╭─ Stored records

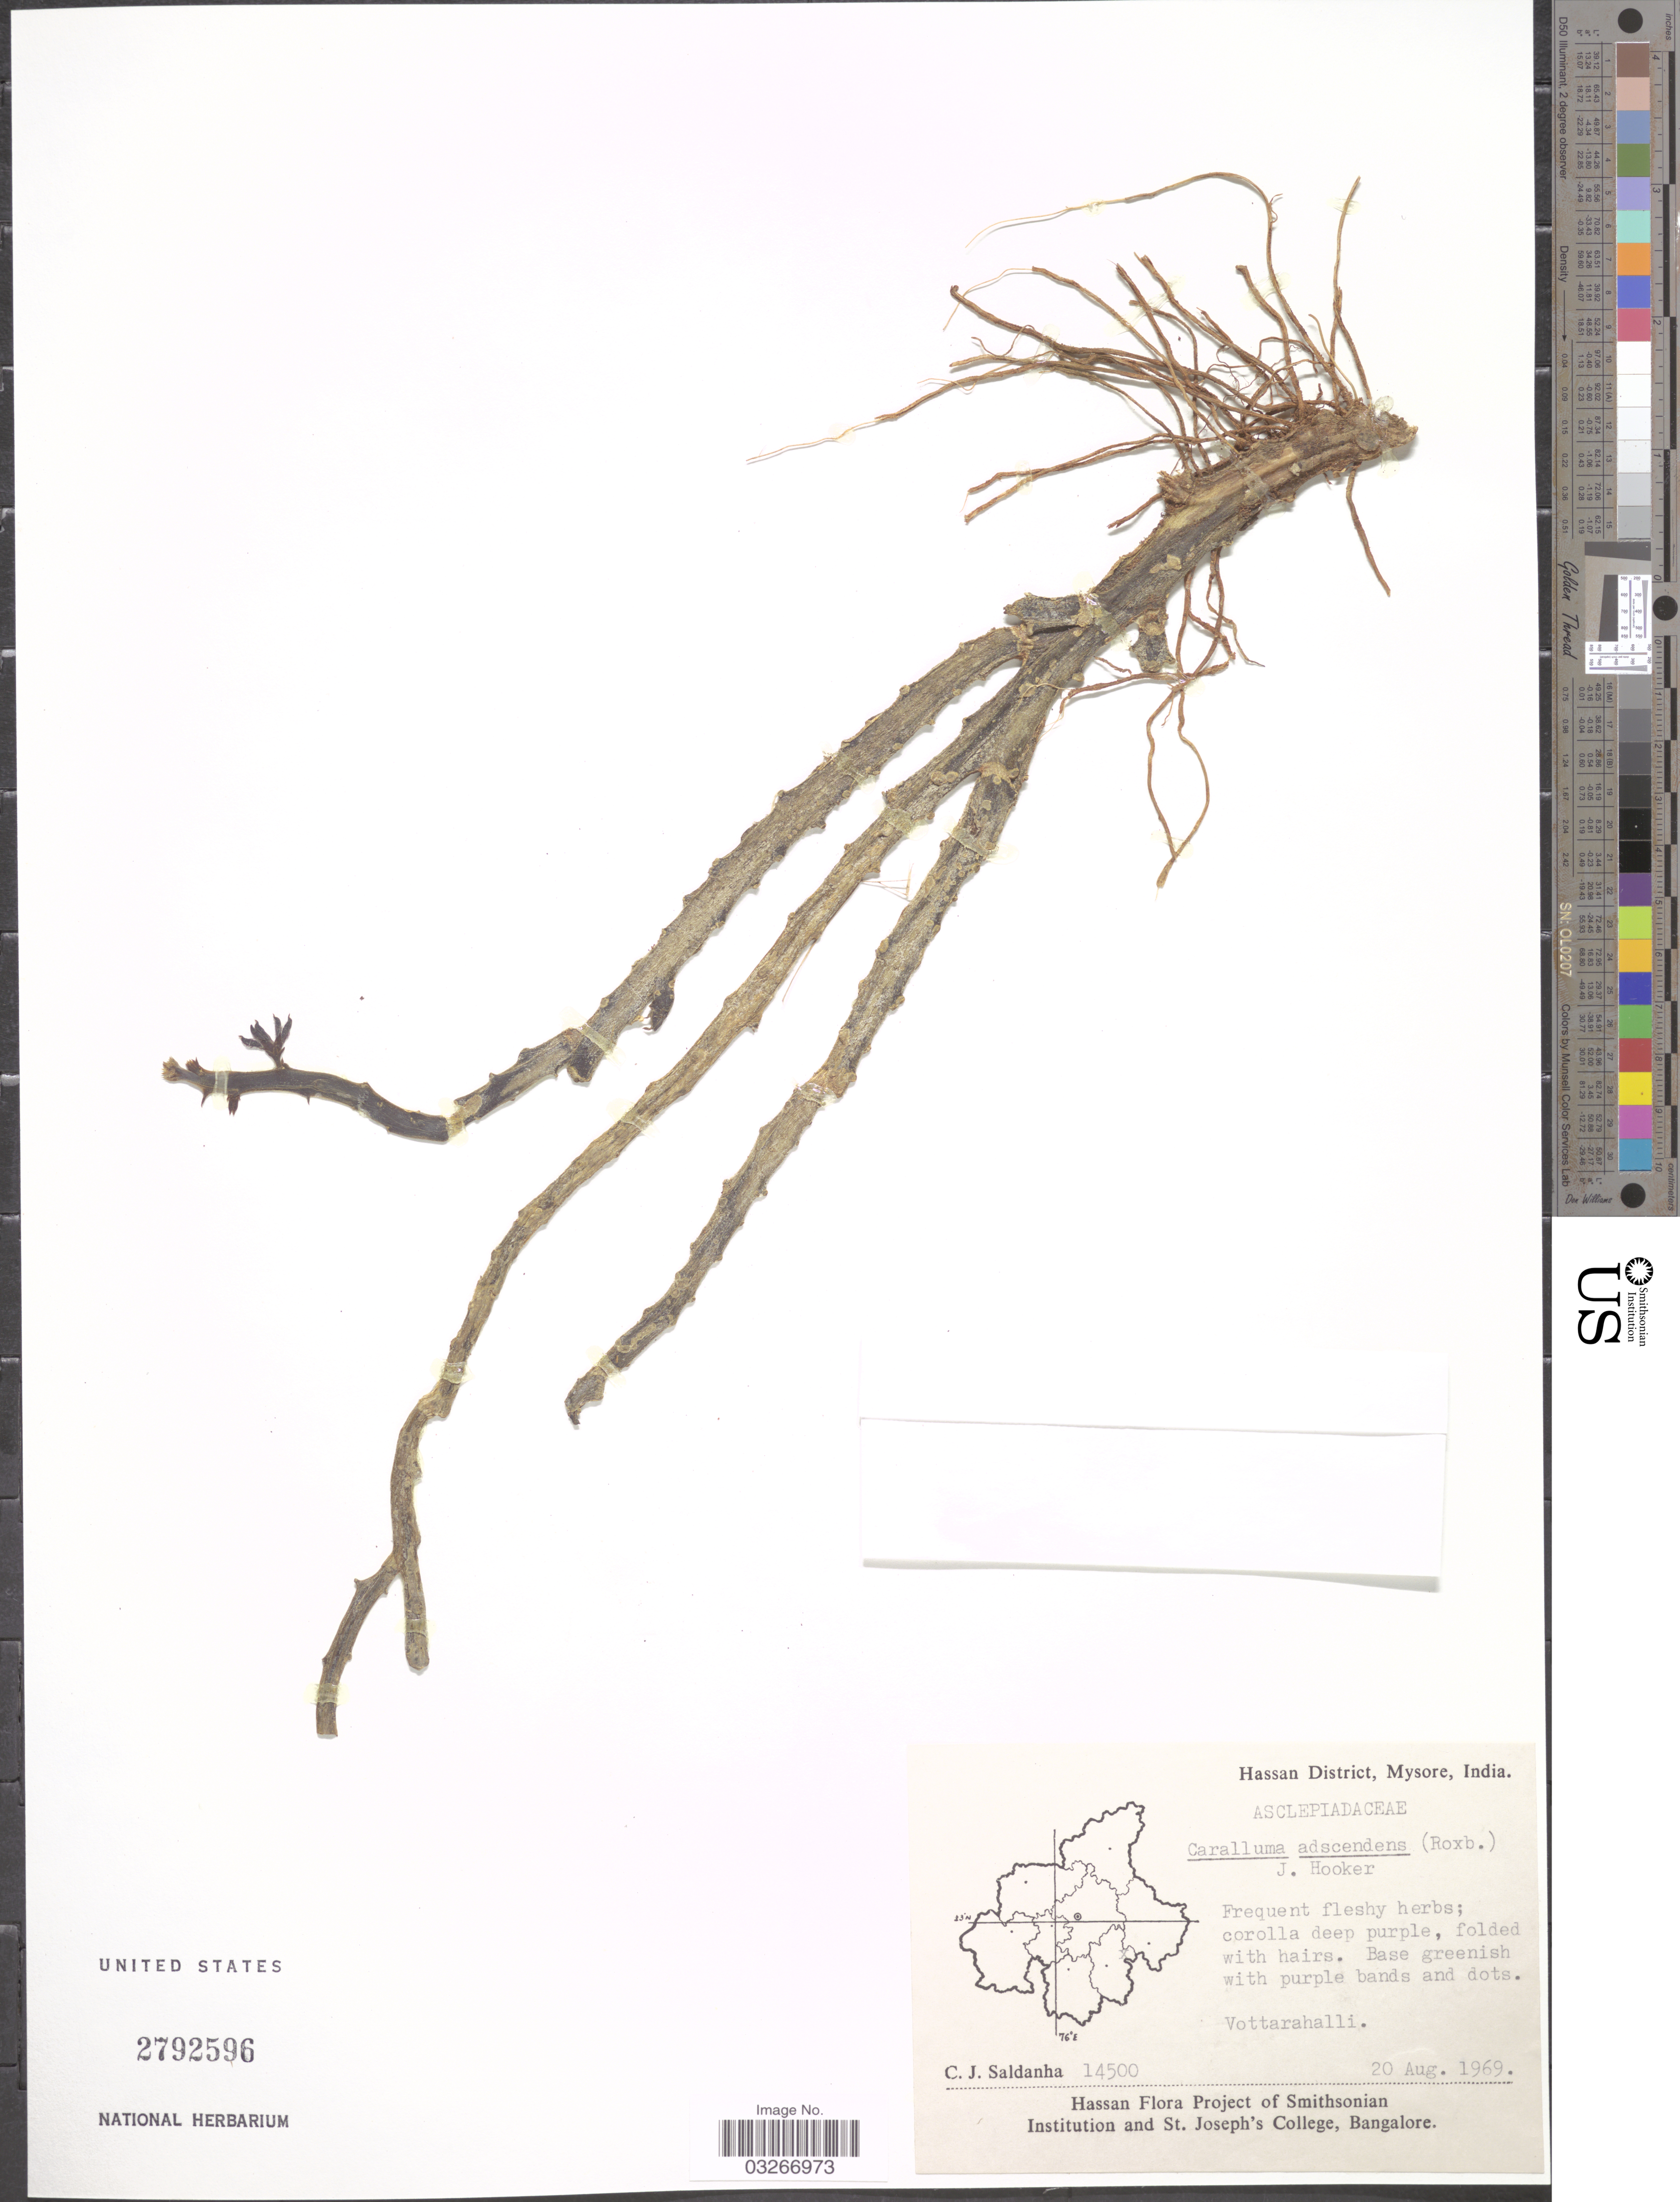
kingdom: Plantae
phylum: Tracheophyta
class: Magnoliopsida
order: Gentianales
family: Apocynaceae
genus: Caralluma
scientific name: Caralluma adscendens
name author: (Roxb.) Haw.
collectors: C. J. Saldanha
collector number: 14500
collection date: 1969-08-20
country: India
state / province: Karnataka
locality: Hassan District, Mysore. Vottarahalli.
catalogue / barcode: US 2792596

╰─
╭─ Stored records

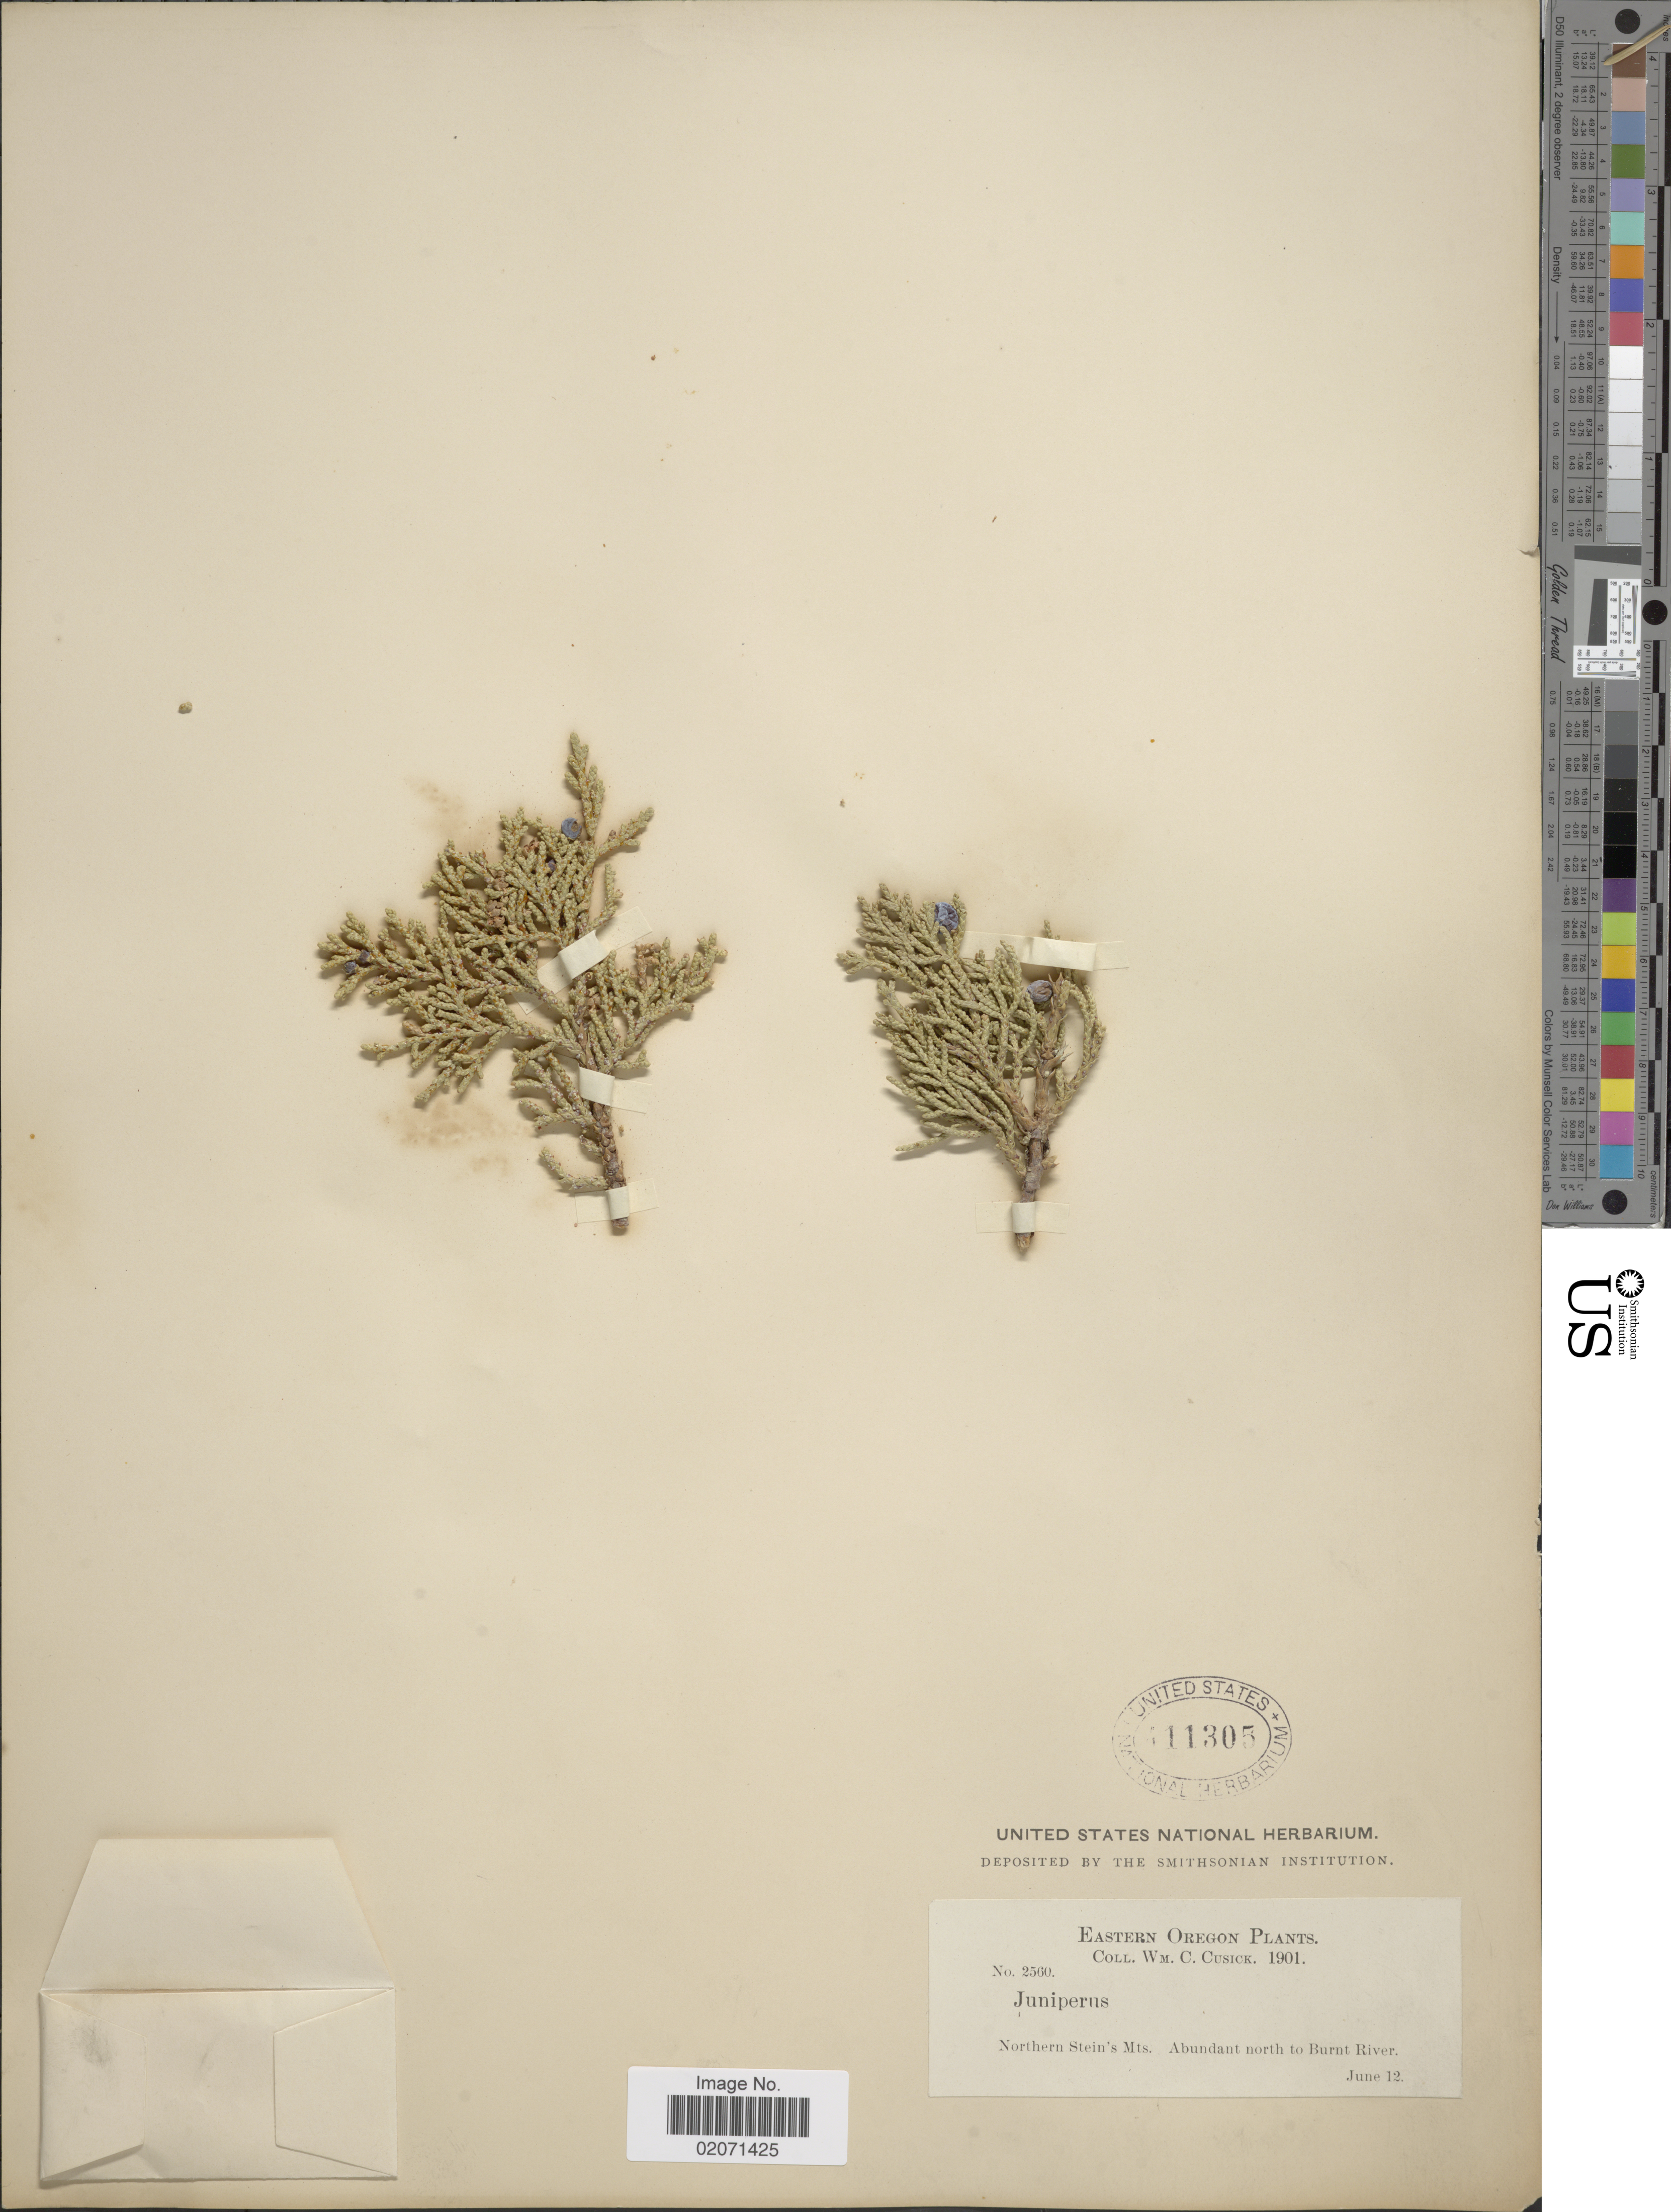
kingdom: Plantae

╰─

*The task*
Rewrite the data from the line with "collection date: 1969-08-20" up to and including the line with "locality: Hassan District, Mysore.", putting "state or province" in place of "state / province" and keeping everything else the same.

*Exercise output*
collection date: 1969-08-20
country: India
state or province: Karnataka
locality: Hassan District, Mysore. Vottarahalli.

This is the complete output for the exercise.